EXERCISE INSTRUCTIONS
Output each record exactly as given. Leave out every picture.

[EXTRACTED INFORMATION Boundary: Start]

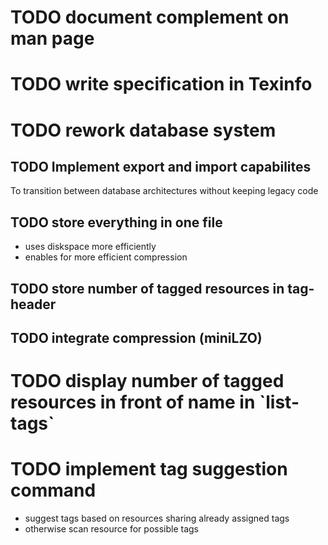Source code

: * TODO document complement on man page
* TODO write specification in Texinfo
* TODO rework database system
** TODO Implement export and import capabilites
To transition between database architectures without keeping legacy code
** TODO store everything in one file
- uses diskspace more efficiently
- enables for more efficient compression
** TODO store number of tagged resources in tag-header
** TODO integrate compression (miniLZO)
* TODO display number of tagged resources in front of name in `list-tags`
* TODO implement tag suggestion command
- suggest tags based on resources sharing already assigned tags
- otherwise scan resource for possible tags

[EXTRACTED INFORMATION Boundary: End]

PROBLEM SOLUTION
Source code

: * TODO document complement on man page
* TODO write specification in Texinfo
* TODO rework database system
** TODO Implement export and import capabilites
To transition between database architectures without keeping legacy code
** TODO store everything in one file
- uses diskspace more efficiently
- enables for more efficient compression
** TODO store number of tagged resources in tag-header
** TODO integrate compression (miniLZO)
* TODO display number of tagged resources in front of name in `list-tags`
* TODO implement tag suggestion command
- suggest tags based on resources sharing already assigned tags
- otherwise scan resource for possible tags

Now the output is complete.